Come amministratori le lezioni sono più d’una: intanto che la salute secondo l’OMS è un benessere globale che va garantita non solo con un adeguato e importante ed efficace sistema sanitario, ma con molteplici azioni che riguardano l’ambiente, la mobilità, l’istruzione e il sostegno sociale; che nella programmazione sanitaria occorre soppesare le tante richieste di “espansione” di posti letto, non sempre dettate da esigenze di salute, ma spesso di affermazione di importanza dei diversi settori rispetto ai veri bisogni di cura ; infine le convenezioni coi privati possono dare sì risposte importanti e magari non presenti altrimenti nel sistema, ma se nell’attuarle non viene programmato e realizzato un adeguato sistema di controlli, il rischio che il privato abbia il business in cima ai propri interessi diventa elevato e poco controllabile.
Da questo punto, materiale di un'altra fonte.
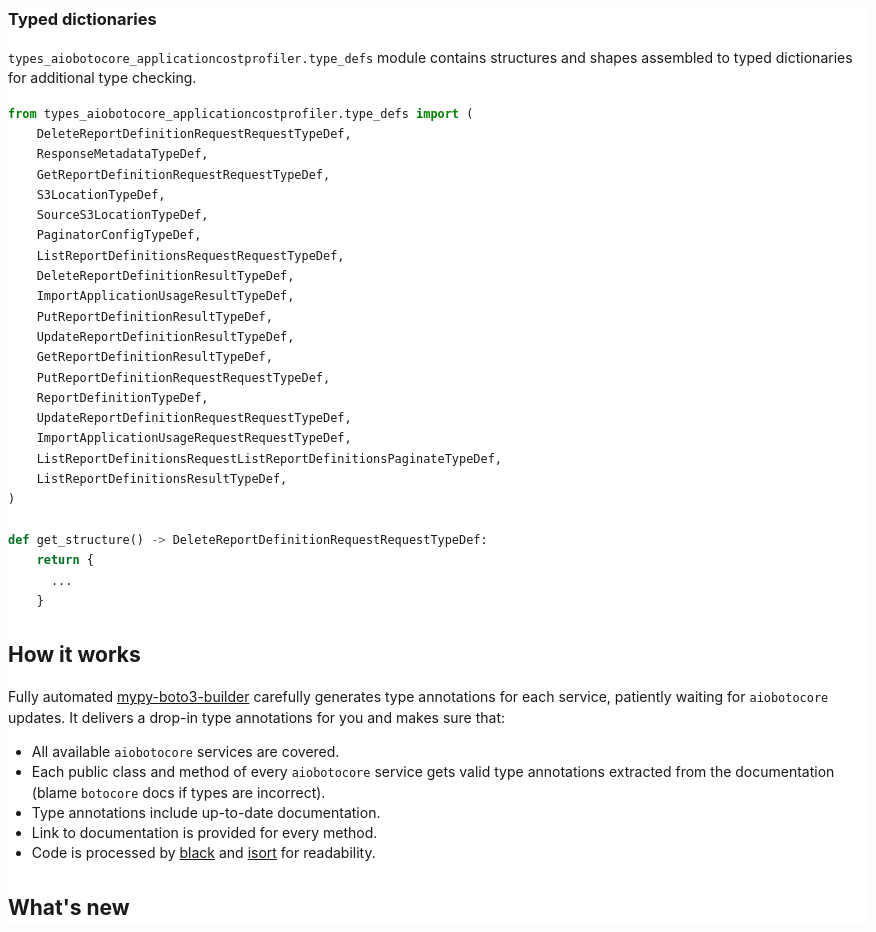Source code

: ### Typed dictionaries

`types_aiobotocore_applicationcostprofiler.type_defs` module contains
structures and shapes assembled to typed dictionaries for additional type
checking.

```python
from types_aiobotocore_applicationcostprofiler.type_defs import (
    DeleteReportDefinitionRequestRequestTypeDef,
    ResponseMetadataTypeDef,
    GetReportDefinitionRequestRequestTypeDef,
    S3LocationTypeDef,
    SourceS3LocationTypeDef,
    PaginatorConfigTypeDef,
    ListReportDefinitionsRequestRequestTypeDef,
    DeleteReportDefinitionResultTypeDef,
    ImportApplicationUsageResultTypeDef,
    PutReportDefinitionResultTypeDef,
    UpdateReportDefinitionResultTypeDef,
    GetReportDefinitionResultTypeDef,
    PutReportDefinitionRequestRequestTypeDef,
    ReportDefinitionTypeDef,
    UpdateReportDefinitionRequestRequestTypeDef,
    ImportApplicationUsageRequestRequestTypeDef,
    ListReportDefinitionsRequestListReportDefinitionsPaginateTypeDef,
    ListReportDefinitionsResultTypeDef,
)

def get_structure() -> DeleteReportDefinitionRequestRequestTypeDef:
    return {
      ...
    }
```

## How it works

Fully automated
[mypy-boto3-builder](https://github.com/youtype/mypy_boto3_builder) carefully
generates type annotations for each service, patiently waiting for
`aiobotocore` updates. It delivers a drop-in type annotations for you and makes
sure that:

- All available `aiobotocore` services are covered.
- Each public class and method of every `aiobotocore` service gets valid type
  annotations extracted from the documentation (blame `botocore` docs if types
  are incorrect).
- Type annotations include up-to-date documentation.
- Link to documentation is provided for every method.
- Code is processed by [black](https://github.com/psf/black) and
  [isort](https://github.com/PyCQA/isort) for readability.

## What's new
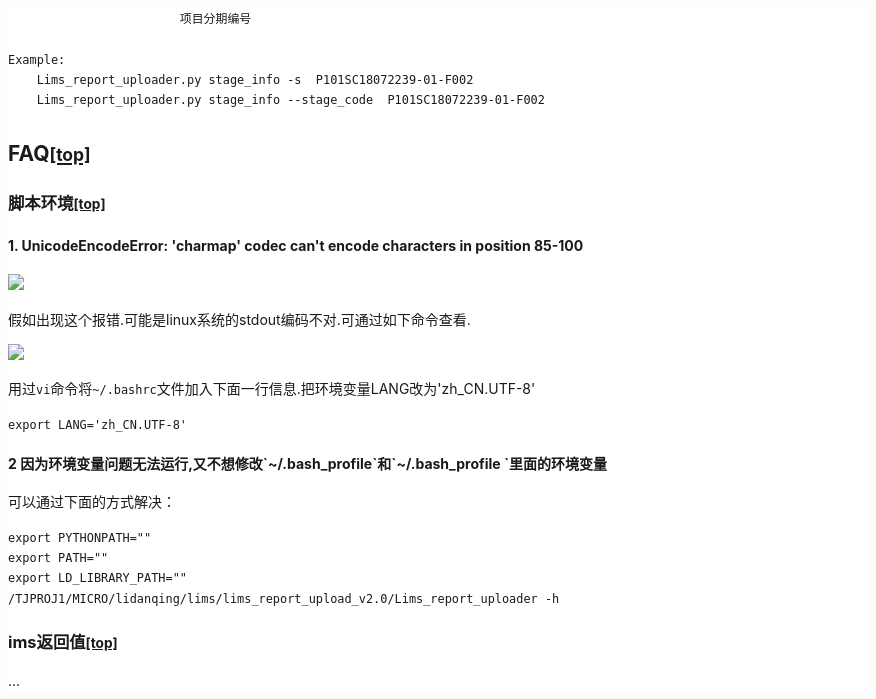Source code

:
 ```
                        项目分期编号

Example:
    Lims_report_uploader.py stage_info -s  P101SC18072239-01-F002
    Lims_report_uploader.py stage_info --stage_code  P101SC18072239-01-F002
```

<h2 id="FAQ">FAQ<a href="#目录"><SMALL>[top]</SMALL></a></h2>

<h3 id="FAQ1">脚本环境<a href="#目录"><SMALL>[top]</SMALL></a></h3>
<h4 id="FAQ1.1">1. UnicodeEncodeError: 'charmap' codec can't encode characters in position 85-100</h4>

![](https://raw.githubusercontent.com/lidanqing123/Lims__report_uploader/master/QQ%E5%9B%BE%E7%89%8720181226200832.png)

假如出现这个报错.可能是linux系统的stdout编码不对.可通过如下命令查看.

![](https://raw.githubusercontent.com/lidanqing123/Lims__report_uploader/master/QQ%E5%9B%BE%E7%89%8720181226200951.png)
   
用过`vi`命令将`~/.bashrc`文件加入下面一行信息.把环境变量LANG改为'zh_CN.UTF-8'
```
export LANG='zh_CN.UTF-8'
```

<h4 id="FAQ1.2">2 因为环境变量问题无法运行,又不想修改`~/.bash_profile`和`~/.bash_profile `里面的环境变量</h4>


可以通过下面的方式解决：
```
export PYTHONPATH=""
export PATH=""
export LD_LIBRARY_PATH=""
/TJPROJ1/MICRO/lidanqing/lims/lims_report_upload_v2.0/Lims_report_uploader -h
```
<h3 id="FAQ2">ims返回值<a href="#目录"><SMALL>[top]</SMALL></a></h3>

...

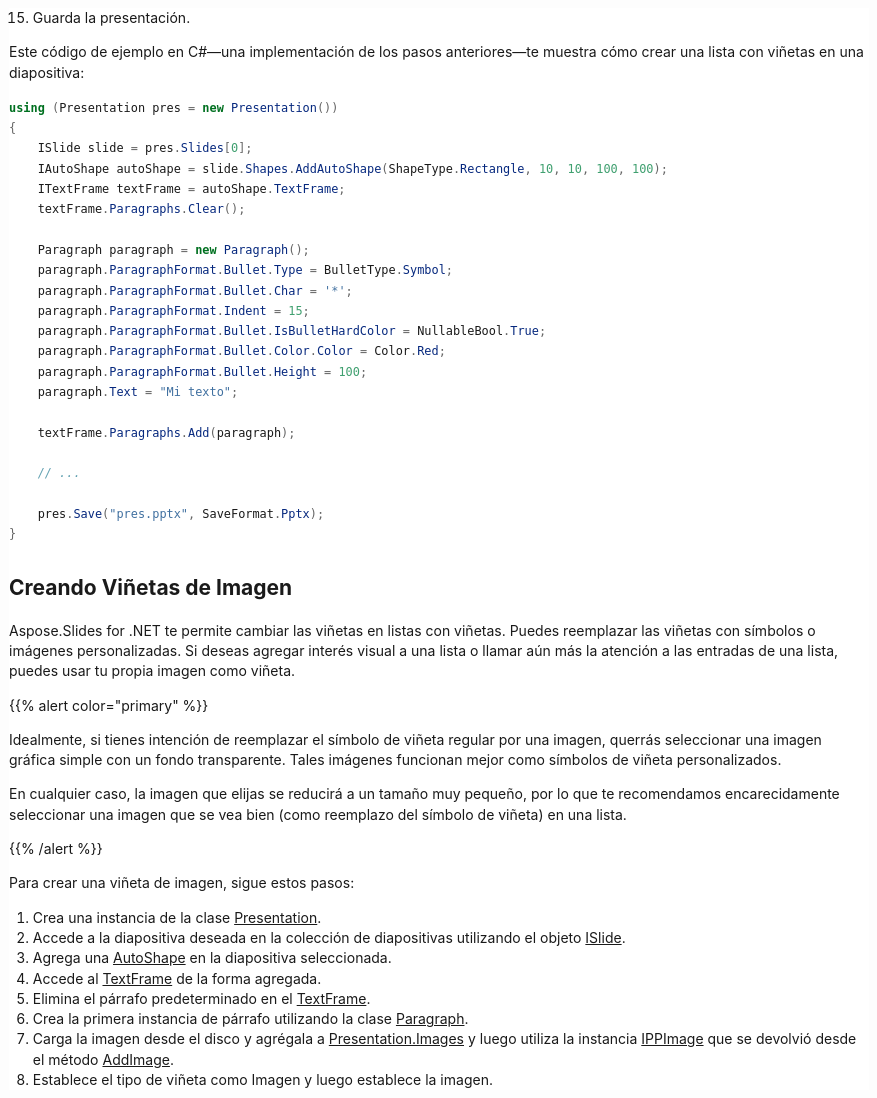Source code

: 15. Guarda la presentación.

Este código de ejemplo en C#—una implementación de los pasos anteriores—te muestra cómo crear una lista con viñetas en una diapositiva:

```c#
using (Presentation pres = new Presentation())
{
    ISlide slide = pres.Slides[0];
    IAutoShape autoShape = slide.Shapes.AddAutoShape(ShapeType.Rectangle, 10, 10, 100, 100);
    ITextFrame textFrame = autoShape.TextFrame;
    textFrame.Paragraphs.Clear();
    
    Paragraph paragraph = new Paragraph();
    paragraph.ParagraphFormat.Bullet.Type = BulletType.Symbol;
    paragraph.ParagraphFormat.Bullet.Char = '*';
    paragraph.ParagraphFormat.Indent = 15;
    paragraph.ParagraphFormat.Bullet.IsBulletHardColor = NullableBool.True;
    paragraph.ParagraphFormat.Bullet.Color.Color = Color.Red;
    paragraph.ParagraphFormat.Bullet.Height = 100;
    paragraph.Text = "Mi texto";

    textFrame.Paragraphs.Add(paragraph);
    
    // ...
    
    pres.Save("pres.pptx", SaveFormat.Pptx);
}
```

## Creando Viñetas de Imagen

Aspose.Slides for .NET te permite cambiar las viñetas en listas con viñetas. Puedes reemplazar las viñetas con símbolos o imágenes personalizadas. Si deseas agregar interés visual a una lista o llamar aún más la atención a las entradas de una lista, puedes usar tu propia imagen como viñeta. 

 {{% alert color="primary" %}} 

Idealmente, si tienes intención de reemplazar el símbolo de viñeta regular por una imagen, querrás seleccionar una imagen gráfica simple con un fondo transparente. Tales imágenes funcionan mejor como símbolos de viñeta personalizados. 

En cualquier caso, la imagen que elijas se reducirá a un tamaño muy pequeño, por lo que te recomendamos encarecidamente seleccionar una imagen que se vea bien (como reemplazo del símbolo de viñeta) en una lista. 

{{% /alert %}} 

Para crear una viñeta de imagen, sigue estos pasos:

1. Crea una instancia de la clase [Presentation](https://reference.aspose.com/slides/net/aspose.slides/presentation).
2. Accede a la diapositiva deseada en la colección de diapositivas utilizando el objeto [ISlide](https://reference.aspose.com/slides/net/aspose.slides/islide/methods/index).
3. Agrega una [AutoShape](https://reference.aspose.com/slides/net/aspose.slides/autoshape) en la diapositiva seleccionada.
4. Accede al [TextFrame](https://reference.aspose.com/slides/net/aspose.slides/textframe) de la forma agregada.
5. Elimina el párrafo predeterminado en el [TextFrame](https://reference.aspose.com/slides/net/aspose.slides/textframe).
6. Crea la primera instancia de párrafo utilizando la clase [Paragraph](https://reference.aspose.com/slides/net/aspose.slides/paragraph).
7. Carga la imagen desde el disco y agrégala a [Presentation.Images](https://reference.aspose.com/slides/net/aspose.slides/presentation/properties/images) y luego utiliza la instancia [IPPImage](https://reference.aspose.com/slides/net/aspose.slides/ippimage) que se devolvió desde el método [AddImage](https://reference.aspose.com/slides/net/aspose.slides/imagecollection/methods/addimage/index).
8. Establece el tipo de viñeta como Imagen y luego establece la imagen.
Al ministro, purtroppo, non della salute ma del Welfare, Sacconi ricordo invece che quest’anno non ricorrono solo i 30 anni della L.194, una delle poche leggi monitorata con attenzione e ora rimessa in discussione, ma anche della L.833 che istituì il Servizio sanitario nazionale, forse sarebbe bene prendere atto e verificare come questo sistema, pur con falle come questa, che emergono in alcune situazioni regionali e che hanno lasciato troppo spazio agl’interessi privati, quando è governato per rispondere ai bisogni del cittadino, con un chiaro rapporto pubblico-privato, può impedire che il malato sia usato per guadagnarci sopra. E come tale il nostro sistema è valutato, anche a livello internazionale, tra i migliori al mondo per garantire, se non una buona salute, una adeguata cura”.